The worsening peril of modern piracy was on display this week with the capture of a Saudi oil tanker 450 miles off the shore of east Africa - a hostage-taking that coincided with the hijacking of an Iranian cargo ship and followed the September seizure of a Ukranian ship with 33 Soviet-era tanks on board. Piracy in the heavily trafficked Gulf of Aden and a widening arc of the Indian Ocean has more than doubled so far this year, with 80 ships attacked and 60 hijacked.

This is a highly organized and lucrative criminal enterprise. Insurers and ship owners pay ever-larger ransoms to save the lives of captured crew members and to retrieve vessels and cargoes that are worth many times the payments made to the pirates.

There was concern that some of the weapons on the hijacked Ukrainian ship would end up in the hands of Islamists seeking to overthrow Somalia's weak interim government. But generally the pirates' operations have nothing to do with the Islamists. They demonstrate, however, how a failed or failing state such as Somalia can pose an economic and security threat to countries far from its shores.

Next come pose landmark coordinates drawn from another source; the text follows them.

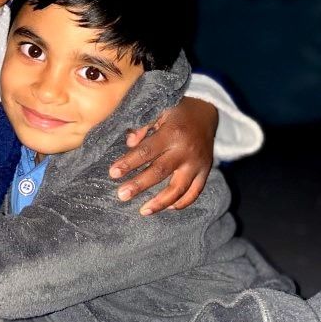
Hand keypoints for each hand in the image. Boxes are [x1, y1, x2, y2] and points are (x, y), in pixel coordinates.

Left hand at [109, 97, 217, 214]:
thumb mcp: (159, 110)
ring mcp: (198, 163)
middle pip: (160, 172)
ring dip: (160, 202)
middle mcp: (186, 150)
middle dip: (139, 185)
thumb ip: (143, 126)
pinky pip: (195, 192)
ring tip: (143, 211)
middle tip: (121, 195)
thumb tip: (129, 143)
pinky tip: (168, 208)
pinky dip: (183, 202)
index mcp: (172, 133)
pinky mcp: (206, 171)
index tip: (113, 173)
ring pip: (179, 188)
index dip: (129, 163)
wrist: (206, 112)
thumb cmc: (176, 112)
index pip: (146, 151)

The International Maritime Organization has ships from many nations that patrol international waters. But they have not deterred the Somali pirates. In the absence of a Somali state able to enforce the law, a multinational force is needed that can go ashore, capture the criminals, break up their support networks, and bring them to justice. The need for such a force highlights the case for a world order based on international cooperation and collective security.